It’s hard to overstate how much he actually means the “truthful insight” part, on top of everything else. Under a section labeled #DeathToPlastic, Liquid Death’s website reveals that the brand donates 5 cents of every can sold to helping clean up plastic pollution. Its water is sustainably sourced in Austria, delivered to homes in 12-packs monthly. And the choice to can it is more than marketing; “aluminum is infinitely recyclable,” the site reads. 

To be fair, you might miss all that when you notice the “SELL YOUR SOUL” button on the top-nav, and click on it to discover it’s not a joke. Here’s actor Joe Manganiello selling his, blood-signature and all, to join the “Liquid Death Country Club.” 

So, cursing product for Halloween is much in keeping with the brand identity, designed to ruffle feathers in a category that plays by “1950s bland and boring rules.”

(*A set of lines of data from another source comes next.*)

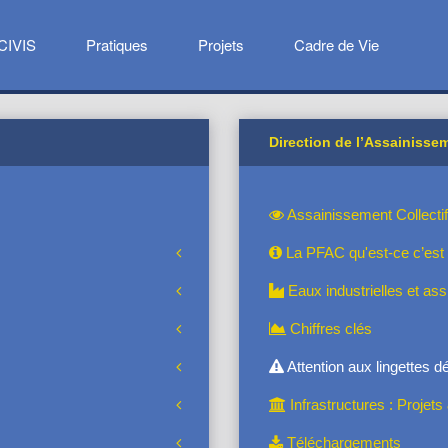
CIVIS
Pratiques
Projets
Cadre de Vie
Direction de l’Assainissem
Assainissement Collectif
La PFAC qu'est-ce c’est
Eaux industrielles et as
Chiffres clés
Attention aux lingettes d
Infrastructures : Projet
Téléchargements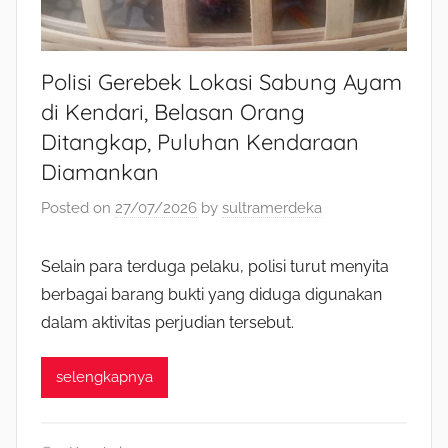
Polisi Gerebek Lokasi Sabung Ayam
di Kendari, Belasan Orang
Ditangkap, Puluhan Kendaraan
Diamankan
Posted on
27/07/2026
by
sultramerdeka
Selain para terduga pelaku, polisi turut menyita
berbagai barang bukti yang diduga digunakan
dalam aktivitas perjudian tersebut.
selengkapnya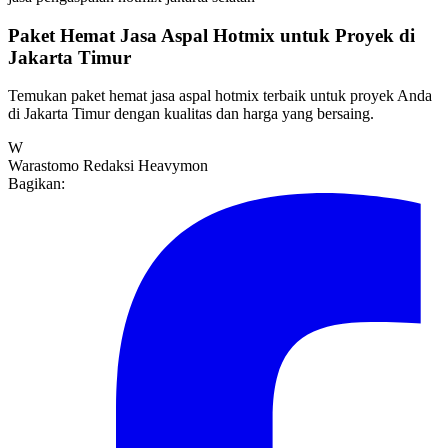
Paket Hemat Jasa Aspal Hotmix untuk Proyek di
Jakarta Timur
Temukan paket hemat jasa aspal hotmix terbaik untuk proyek Anda
di Jakarta Timur dengan kualitas dan harga yang bersaing.
W
Warastomo
Redaksi Heavymon
Bagikan: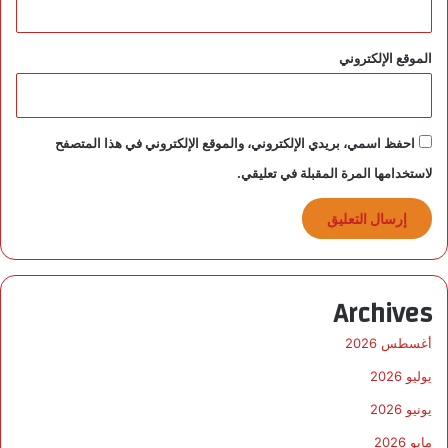
الموقع الإلكتروني
احفظ اسمي، بريدي الإلكتروني، والموقع الإلكتروني في هذا المتصفح
لاستخدامها المرة المقبلة في تعليقي.
Archives
أغسطس 2026
يوليو 2026
يونيو 2026
مايو 2026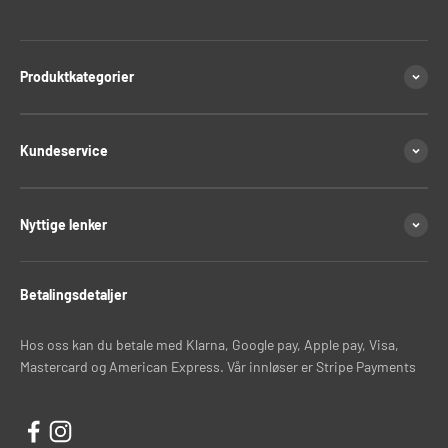
Produktkategorier
Kundeservice
Nyttige lenker
Betalingsdetaljer
Hos oss kan du betale med Klarna, Google pay, Apple pay, Visa,
Mastercard og American Express. Vår innløser er Stripe Payments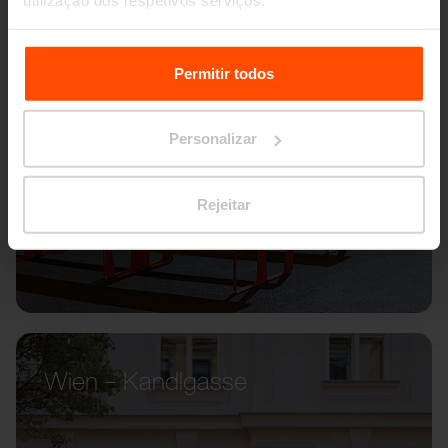
utilização dos respetivos serviços.
Para mais informações, por favor visite
Principles
Relating to the Processing Personal Data.
Permitir todos
Personalizar
Rejeitar
Wien – Kandlgasse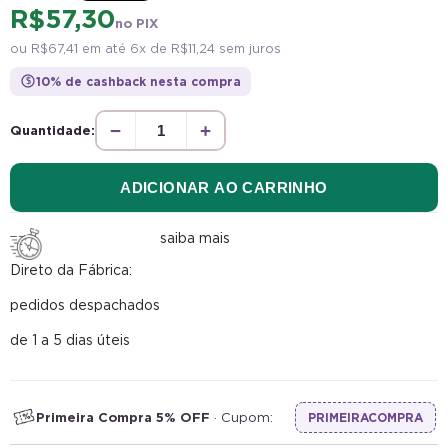
R$ 57,30
no PIX
ou
R$ 67,41
em até 6x de
R$ 11,24
sem juros
10% de cashback nesta compra
$
−
+
Quantidade:
ADICIONAR AO CARRINHO
saiba mais
Direto da Fábrica:
pedidos despachados
de 1 a 5 dias úteis
Primeira Compra 5% OFF
· Cupom:
PRIMEIRACOMPRA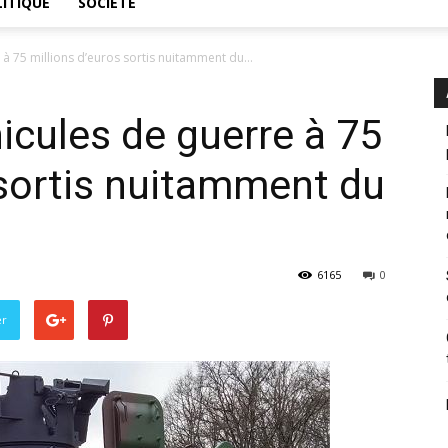
ITIQUE
SOCIÉTÉ
 à 75 millions d’euros sortis nuitamment du...
icules de guerre à 75
 sortis nuitamment du
6165
0
er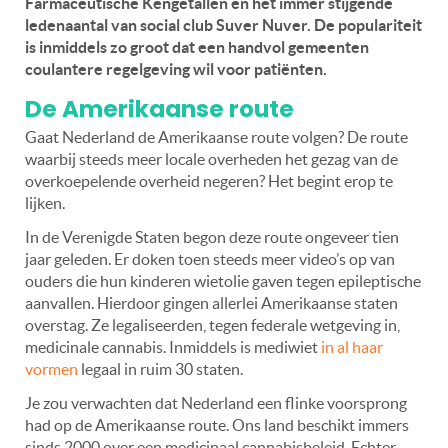
Farmaceutische Kengetallen en het immer stijgende
ledenaantal van social club Suver Nuver. De populariteit
is inmiddels zo groot dat een handvol gemeenten
coulantere regelgeving wil voor patiënten.
De Amerikaanse route
Gaat Nederland de Amerikaanse route volgen? De route
waarbij steeds meer locale overheden het gezag van de
overkoepelende overheid negeren? Het begint erop te
lijken.
In de Verenigde Staten begon deze route ongeveer tien
jaar geleden. Er doken toen steeds meer video’s op van
ouders die hun kinderen wietolie gaven tegen epileptische
aanvallen. Hierdoor gingen allerlei Amerikaanse staten
overstag. Ze legaliseerden, tegen federale wetgeving in,
medicinale cannabis. Inmiddels is mediwiet
in al haar
vormen
legaal in ruim 30 staten.
Je zou verwachten dat Nederland een flinke voorsprong
had op de Amerikaanse route. Ons land beschikt immers
sinds 2000 over een medicinaal cannabisbeleid. Echter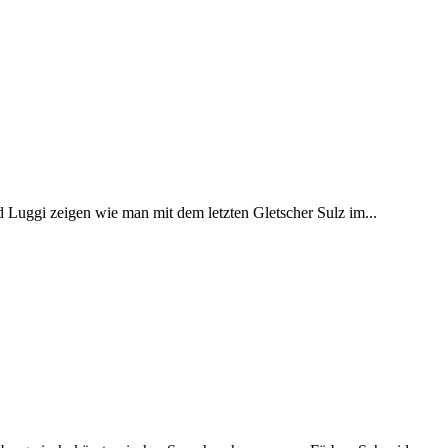
Luggi zeigen wie man mit dem letzten Gletscher Sulz im...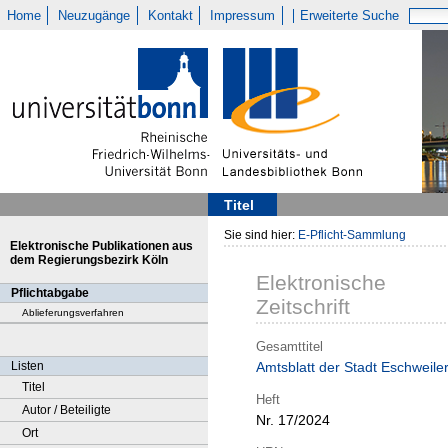
Home
Neuzugänge
Kontakt
Impressum
Erweiterte Suche
Titel
Sie sind hier:
E-Pflicht-Sammlung
Elektronische Publikationen aus
dem Regierungsbezirk Köln
Elektronische
Pflichtabgabe
Zeitschrift
Ablieferungsverfahren
Gesamttitel
Listen
Amtsblatt der Stadt Eschweile
Titel
Heft
Autor / Beteiligte
Nr. 17/2024
Ort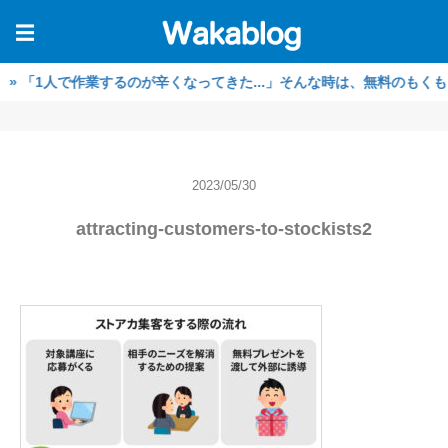
☰
人で作業するのが辛くなってきた...」そんな時は、無料のもくもく作業
2023/05/30
attracting-customers-to-stockists2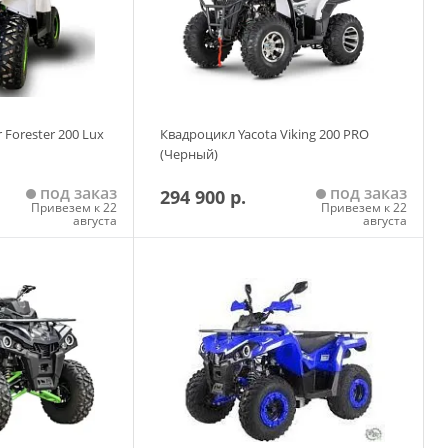
 Forester 200 Lux
Квадроцикл Yacota Viking 200 PRO
(Черный)
под заказ
под заказ
294 900 р.
Привезем к 22
Привезем к 22
августа
августа
 корзину
Добавить в корзину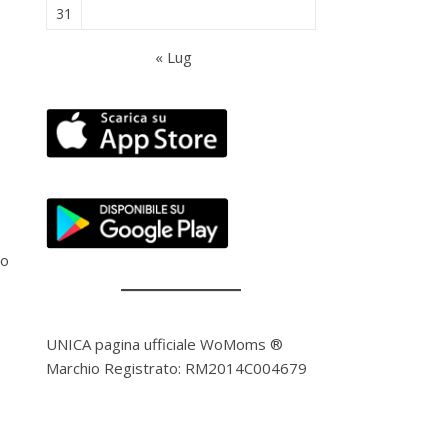
31
« Lug
to
UNICA pagina ufficiale WoMoms ®
Marchio Registrato: RM2014C004679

But living punk doesn’t mean dying punk, even if you do opt in to swallowing cursed water. Cessario continued: “The youth of today care more about health than ever. Even the fuck-you punk rockers and skateboarders. They are even drinking less alcohol and getting less fucked up. But they still like explosions and extreme sports and heavy music and blowing zombie heads off in video games.”

Have you seen their last release, “Hey Kids, Murder Your Thirst”? It’s fun in a Garbage Pail Kids kinda way. 

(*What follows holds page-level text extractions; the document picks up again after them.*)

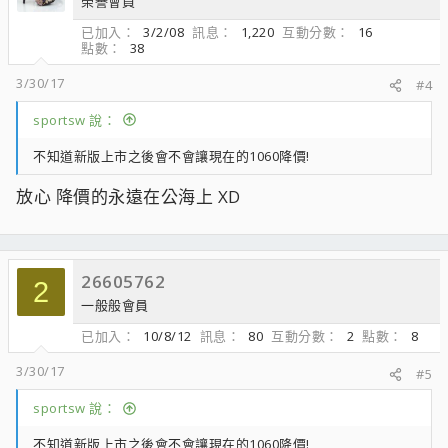
榮譽會員
已加入
3/2/08
訊息
1,220
互動分數
16
點數
38
3/30/17
#4
sportsw 說：
不知道新版上市之後會不會讓現在的1060降價!
放心 降價的永遠在公海上 XD
26605762
2
一般般會員
已加入
10/8/12
訊息
80
互動分數
2
點數
8
3/30/17
#5
sportsw 說：
不知道新版上市之後會不會讓現在的1060降價!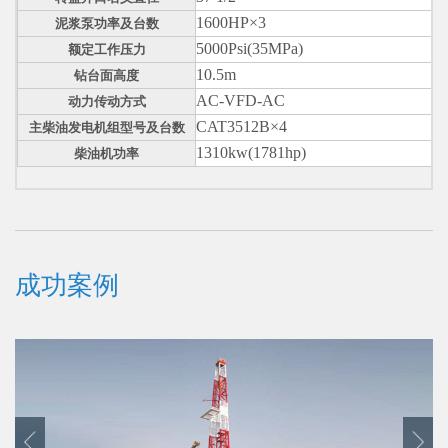
1600HP×3
泥浆泵功率及台数
5000Psi(35MPa)
额定工作压力
10.5m
钻台面高度
AC-VFD-AC
动力传动方式
CAT3512B×4
主柴油发电机组型号及台数
1310kw(1781hp)
柴油机功率
成功案例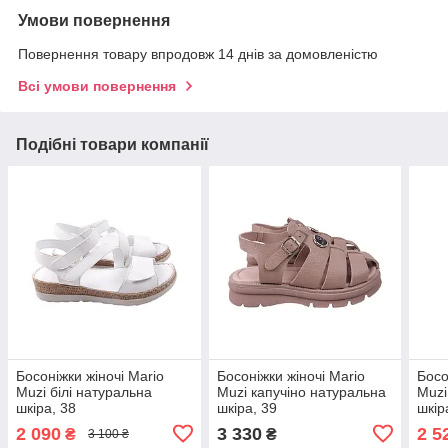
Умови повернення
Повернення товару впродовж 14 днів за домовленістю
Всі умови повернення
Подібні товари компанії
Босоніжки жіночі Mario
Босоніжки жіночі Mario
Босо
Muzi білі натуральна
Muzi капучіно натуральна
Muzi
шкіра, 38
шкіра, 39
шкір
2 090
3 330
2 5
₴
₴
3 100 ₴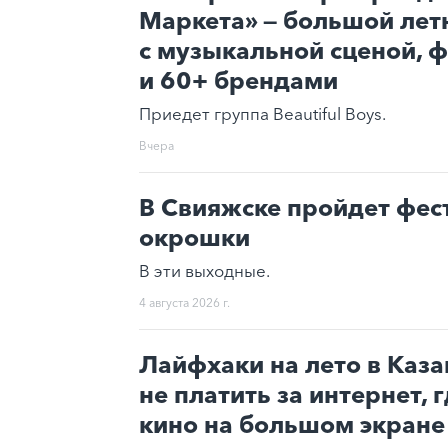
Маркета» — большой лет
с музыкальной сценой, 
и 60+ брендами
Приедет группа Beautiful Boys.
Вчера
В Свияжске пройдет фес
окрошки
В эти выходные.
4 августа 2026 г.
Лайфхаки на лето в Каза
не платить за интернет, 
кино на большом экране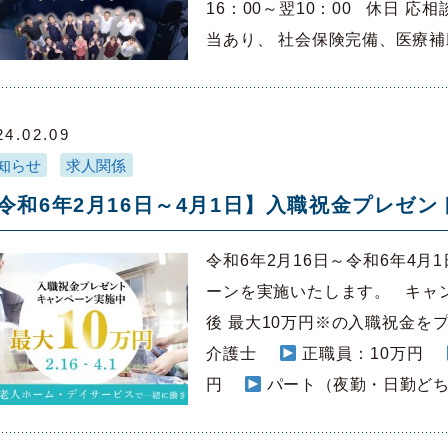
16：00～翌10：00 休日 
当あり、 社会保険完備、医療
介…
24.02.09
知らせ
求人関係
令和6年2月16日～4月1日】入職祝金プレゼ
令和6年2月16日～令和6年4
ーンを実施いたします。 キャ
後 最大10万円※の入職祝金を
介護士
正職員：10万円
円
パート（夜勤・日勤どち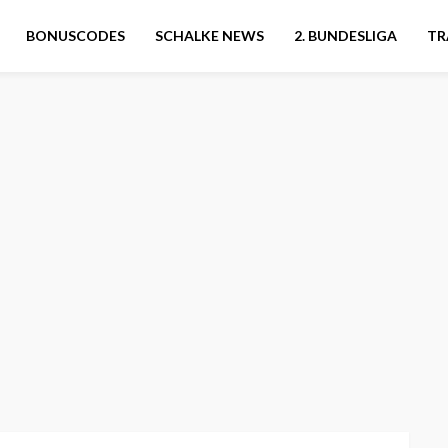
BONUSCODES
SCHALKE NEWS
2. BUNDESLIGA
TR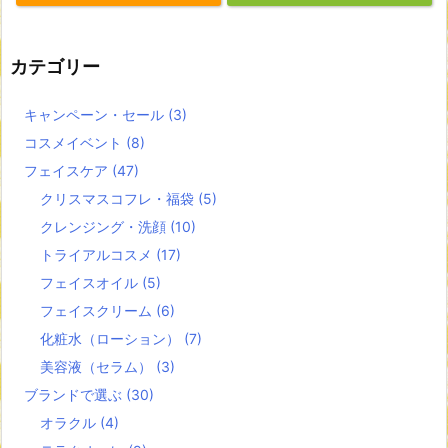
カテゴリー
キャンペーン・セール
(3)
コスメイベント
(8)
フェイスケア
(47)
クリスマスコフレ・福袋
(5)
クレンジング・洗顔
(10)
トライアルコスメ
(17)
フェイスオイル
(5)
フェイスクリーム
(6)
化粧水（ローション）
(7)
美容液（セラム）
(3)
ブランドで選ぶ
(30)
オラクル
(4)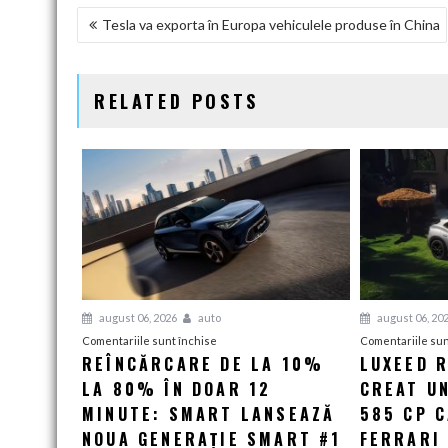
NAVIGARE
Tesla va exporta în Europa vehiculele produse în China
ÎN
ARTICOLE
RELATED POSTS
august 06, 2026
auto
august 06, 20
pentru
Comentariile sunt închise
Comentariile sun
REÎNCĂRCARE DE LA 10%
LUXEED R
Reîncărcare
LA 80% ÎN DOAR 12
de
CREAT UN
la
MINUTE: SMART LANSEAZĂ
585 CP 
10%
NOUA GENERAȚIE SMART #1
FERRARI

“Only unhealthy brands, whose products they don’t love, are speaking their language from a brand perspective,” said Cessario. “No healthy brands are actually trying to fit into real youth culture. It’s likely why we keep getting hundreds of messages from our target audience telling us how much they love the brand. Plus, it makes it easier when the people behind the brand are also the target audience.” 

Below is the first ad Liquid Death ever made. Pushed with just $600 in media spend on Facebook, it yielded over 1 million views in a couple months.

Do you now believe water is the most extreme and dangerous beverage on earth? As with demon invasions and soul-selling, maybe it depends on who you ask, and when. To wit: A marketing guy pitching Fiji might respond very differently than a marketing guy being waterboarded.